───── MATERIALS PROVIDED ─────

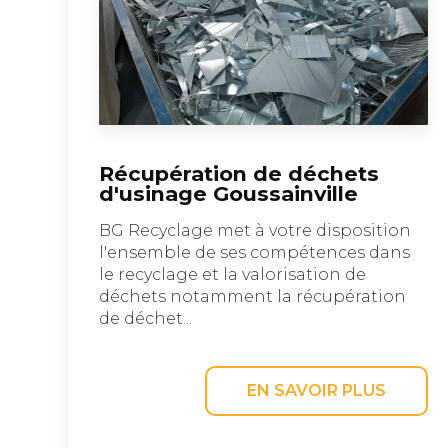
Récupération de déchets
d'usinage Goussainville
BG Recyclage met à votre disposition
l'ensemble de ses compétences dans
le recyclage et la valorisation de
déchets notamment la récupération
de déchet...
EN SAVOIR PLUS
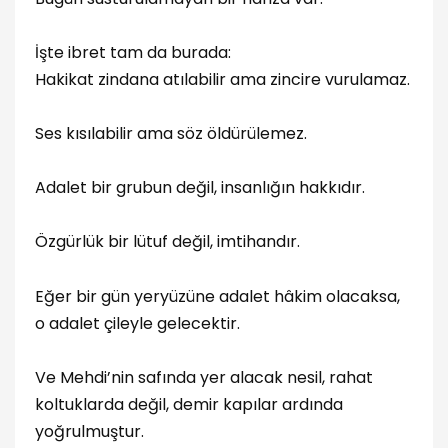
İşte ibret tam da burada:
Hakikat zindana atılabilir ama zincire vurulamaz.
Ses kısılabilir ama söz öldürülemez.
Adalet bir grubun değil, insanlığın hakkıdır.
Özgürlük bir lütuf değil, imtihandır.
Eğer bir gün yeryüzüne adalet hâkim olacaksa,
o adalet çileyle gelecektir.
Ve Mehdi’nin safında yer alacak nesil, rahat
koltuklarda değil, demir kapılar ardında
yoğrulmuştur.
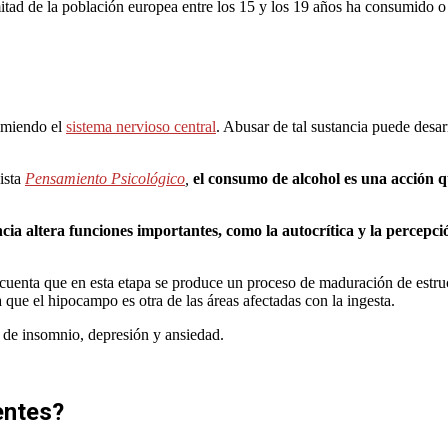
tad de la población europea entre los 15 y los 19 años ha consumido o
rimiendo el
sistema nervioso central
. Abusar de tal sustancia puede desar
ista
Pensamiento Psicológico
,
el consumo de alcohol es una acción q
ncia altera funciones importantes, como la autocrítica y la percepci
 cuenta que en esta etapa se produce un proceso de maduración de estruct
 que el hipocampo es otra de las áreas afectadas con la ingesta.
de insomnio, depresión y ansiedad.
entes?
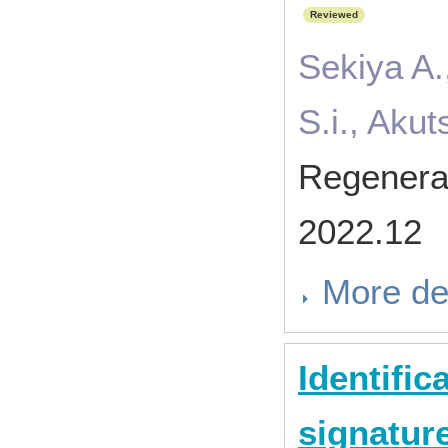
Reviewed
Sekiya A.
S.i., Aku
Regenera
2022.12
More de
Identific
signatur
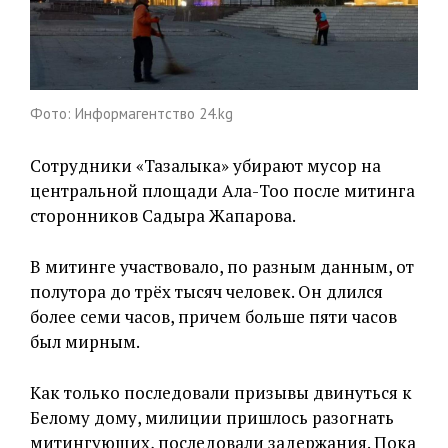
Фото: Информагентство 24.kg
Сотрудники «Тазалыка» убирают мусор на
центральной площади Ала-Тоо после митинга
сторонников Садыра Жапарова.
В митинге участвовало, по разным данным, от
полутора до трёх тысяч человек. Он длился
более семи часов, причем больше пяти часов
был мирным.
Как только последовали призывы двинуться к
Белому дому, милиции пришлось разогнать
митингующих, последовали задержания. Пока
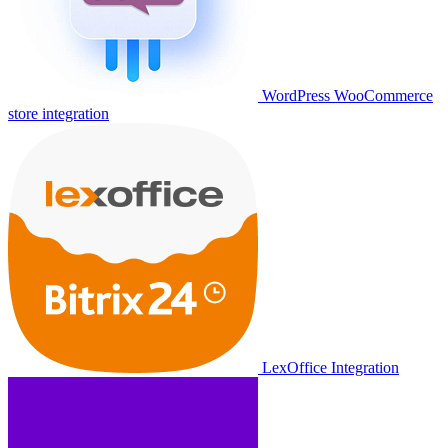
WordPress WooCommerce
store integration
LexOffice Integration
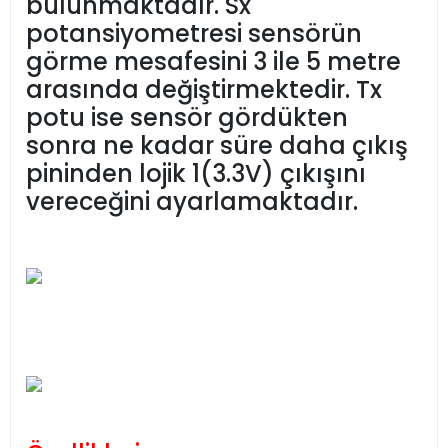
bulunmaktadır. Sx
potansiyometresi sensörün
görme mesafesini 3 ile 5 metre
arasında değiştirmektedir. Tx
potu ise sensör gördükten
sonra ne kadar süre daha çıkış
pininden lojik 1(3.3V) çıkışını
vereceğini ayarlamaktadır.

─────

§ **TASK**:
Among the lines above, which hold the word "déchets"? Report each one.

§ **SOLUTION FOR THIS PROBLEM**:
Récupération de déchets
déchets notamment la récupération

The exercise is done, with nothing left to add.